Page images and extracted text

+-------+

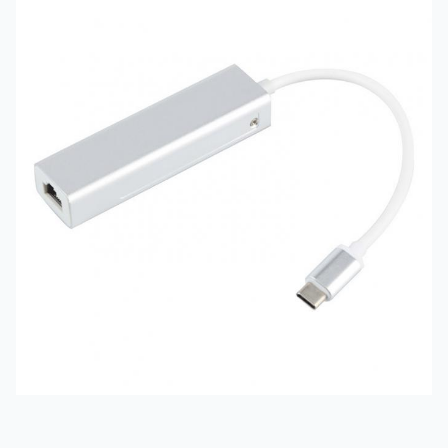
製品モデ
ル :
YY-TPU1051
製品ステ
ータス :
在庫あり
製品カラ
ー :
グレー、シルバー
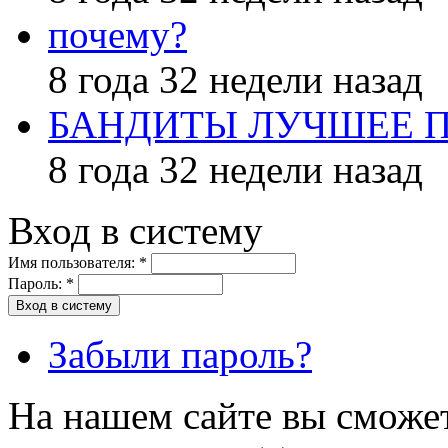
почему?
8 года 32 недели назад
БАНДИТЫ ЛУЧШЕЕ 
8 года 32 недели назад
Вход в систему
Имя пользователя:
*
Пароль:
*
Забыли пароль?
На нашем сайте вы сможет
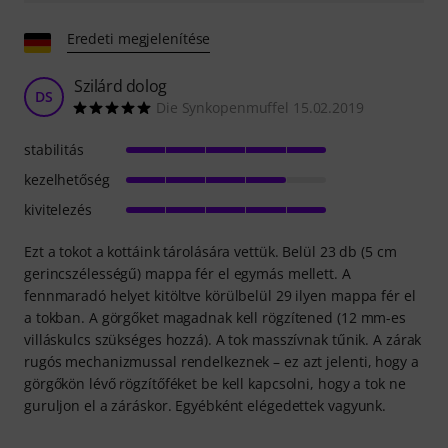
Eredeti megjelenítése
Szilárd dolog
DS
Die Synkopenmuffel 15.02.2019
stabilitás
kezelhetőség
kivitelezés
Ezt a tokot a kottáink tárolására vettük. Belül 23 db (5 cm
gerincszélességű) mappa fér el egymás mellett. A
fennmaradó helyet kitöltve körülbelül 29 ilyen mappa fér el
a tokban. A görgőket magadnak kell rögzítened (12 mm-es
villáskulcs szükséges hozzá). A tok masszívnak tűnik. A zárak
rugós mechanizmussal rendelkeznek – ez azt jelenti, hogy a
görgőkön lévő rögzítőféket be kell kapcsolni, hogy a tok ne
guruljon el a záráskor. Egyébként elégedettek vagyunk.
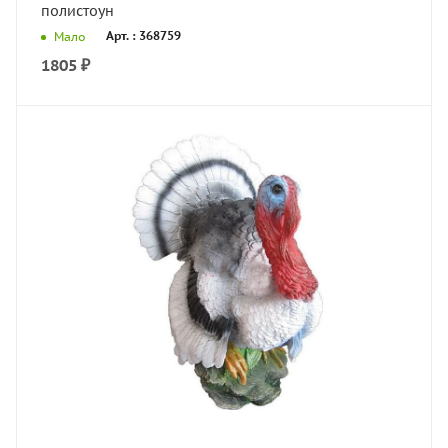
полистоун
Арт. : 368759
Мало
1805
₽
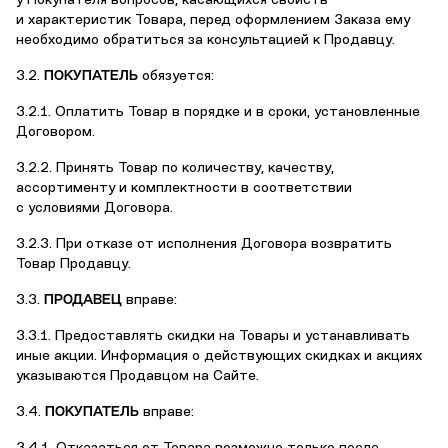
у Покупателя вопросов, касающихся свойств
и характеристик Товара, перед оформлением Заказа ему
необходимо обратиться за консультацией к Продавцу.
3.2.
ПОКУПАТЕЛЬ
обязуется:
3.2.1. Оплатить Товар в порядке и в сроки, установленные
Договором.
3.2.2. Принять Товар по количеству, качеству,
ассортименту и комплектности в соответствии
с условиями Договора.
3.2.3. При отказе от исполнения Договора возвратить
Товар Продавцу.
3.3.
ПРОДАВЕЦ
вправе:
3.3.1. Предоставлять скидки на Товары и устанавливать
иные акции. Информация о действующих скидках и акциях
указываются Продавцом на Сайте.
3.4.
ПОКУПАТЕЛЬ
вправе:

+-------+

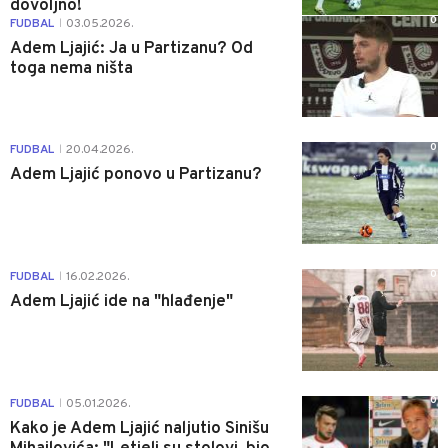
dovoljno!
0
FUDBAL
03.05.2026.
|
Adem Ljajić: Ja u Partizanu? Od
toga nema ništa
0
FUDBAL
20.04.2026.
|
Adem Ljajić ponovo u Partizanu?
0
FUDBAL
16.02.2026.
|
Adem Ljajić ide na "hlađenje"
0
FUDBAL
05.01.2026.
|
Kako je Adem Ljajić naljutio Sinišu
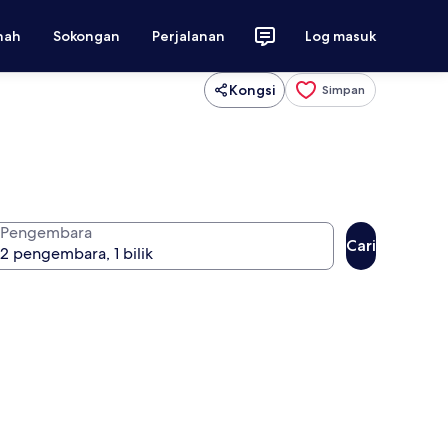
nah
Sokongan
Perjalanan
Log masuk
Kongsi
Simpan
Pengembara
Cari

+-------+

**Action item:** In the entries above, express as a JSON list of strings the lines starting at the line containing "Eredeti megjelenítése" and ending at the line containing "guruljon el a", one string per line with blank lines left out.

**Expected output:**
[
  "Eredeti megjelenítése",
  "Szilárd dolog",
  "DS",
  "Die Synkopenmuffel 15.02.2019",
  "stabilitás",
  "kezelhetőség",
  "kivitelezés",
  "Ezt a tokot a kottáink tárolására vettük. Belül 23 db (5 cm",
  "gerincszélességű) mappa fér el egymás mellett. A",
  "fennmaradó helyet kitöltve körülbelül 29 ilyen mappa fér el",
  "a tokban. A görgőket magadnak kell rögzítened (12 mm-es",
  "villáskulcs szükséges hozzá). A tok masszívnak tűnik. A zárak",
  "rugós mechanizmussal rendelkeznek – ez azt jelenti, hogy a",
  "görgőkön lévő rögzítőféket be kell kapcsolni, hogy a tok ne",
  "guruljon el a záráskor. Egyébként elégedettek vagyunk."
]